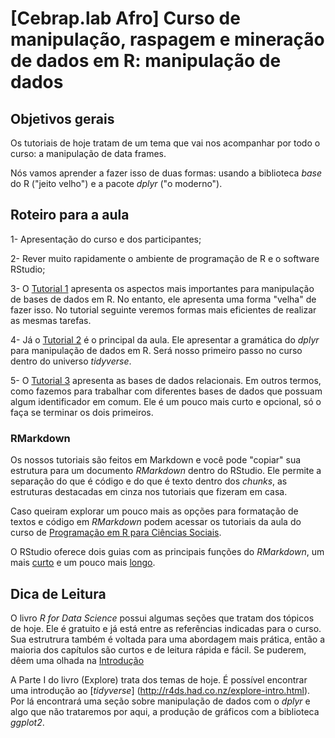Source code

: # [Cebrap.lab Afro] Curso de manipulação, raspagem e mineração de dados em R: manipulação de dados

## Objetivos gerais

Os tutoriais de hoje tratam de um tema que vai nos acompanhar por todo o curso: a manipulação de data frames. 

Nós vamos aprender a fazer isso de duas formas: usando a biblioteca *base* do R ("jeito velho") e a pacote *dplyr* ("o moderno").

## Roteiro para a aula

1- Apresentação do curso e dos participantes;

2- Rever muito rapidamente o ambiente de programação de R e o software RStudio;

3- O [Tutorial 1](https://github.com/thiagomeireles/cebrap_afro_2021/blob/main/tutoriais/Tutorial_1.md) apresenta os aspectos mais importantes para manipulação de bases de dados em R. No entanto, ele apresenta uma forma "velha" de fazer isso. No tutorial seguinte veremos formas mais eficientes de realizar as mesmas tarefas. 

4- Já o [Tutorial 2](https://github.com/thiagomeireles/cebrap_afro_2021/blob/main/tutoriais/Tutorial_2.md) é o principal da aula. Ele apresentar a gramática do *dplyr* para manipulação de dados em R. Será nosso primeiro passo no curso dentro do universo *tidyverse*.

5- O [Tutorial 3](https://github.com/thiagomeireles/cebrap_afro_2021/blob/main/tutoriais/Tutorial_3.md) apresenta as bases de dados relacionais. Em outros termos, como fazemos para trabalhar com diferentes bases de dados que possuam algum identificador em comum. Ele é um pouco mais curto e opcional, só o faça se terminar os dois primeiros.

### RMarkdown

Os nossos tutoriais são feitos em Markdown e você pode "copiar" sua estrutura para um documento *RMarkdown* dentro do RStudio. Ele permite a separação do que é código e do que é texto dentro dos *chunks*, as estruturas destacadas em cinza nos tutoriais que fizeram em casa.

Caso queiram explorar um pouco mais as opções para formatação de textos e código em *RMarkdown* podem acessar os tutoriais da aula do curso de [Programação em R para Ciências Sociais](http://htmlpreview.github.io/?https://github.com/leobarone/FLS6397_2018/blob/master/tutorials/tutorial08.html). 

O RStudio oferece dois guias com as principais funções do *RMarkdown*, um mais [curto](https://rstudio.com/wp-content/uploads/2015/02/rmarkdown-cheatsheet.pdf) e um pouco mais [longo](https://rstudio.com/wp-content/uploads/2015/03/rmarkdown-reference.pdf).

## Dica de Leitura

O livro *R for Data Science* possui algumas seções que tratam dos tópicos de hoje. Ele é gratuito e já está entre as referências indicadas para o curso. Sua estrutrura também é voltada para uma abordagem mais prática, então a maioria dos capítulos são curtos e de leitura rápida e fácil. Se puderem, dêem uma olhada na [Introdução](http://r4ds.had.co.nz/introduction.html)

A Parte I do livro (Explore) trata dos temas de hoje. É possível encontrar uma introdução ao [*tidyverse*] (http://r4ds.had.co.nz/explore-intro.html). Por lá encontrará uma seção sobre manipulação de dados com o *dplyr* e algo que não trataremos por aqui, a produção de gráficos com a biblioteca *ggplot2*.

=======

_PROBLEM TO SOLVE_: Begin at the first line of the listing and print each line exactly. Stop after the line containing "1- Apresentação do curso e dos participantes;", and omit all pictures.

_SOLUTION FOR THIS TASK_:
Source code

: # [Cebrap.lab Afro] Curso de manipulação, raspagem e mineração de dados em R: manipulação de dados

## Objetivos gerais

Os tutoriais de hoje tratam de um tema que vai nos acompanhar por todo o curso: a manipulação de data frames. 

Nós vamos aprender a fazer isso de duas formas: usando a biblioteca *base* do R ("jeito velho") e a pacote *dplyr* ("o moderno").

## Roteiro para a aula

1- Apresentação do curso e dos participantes;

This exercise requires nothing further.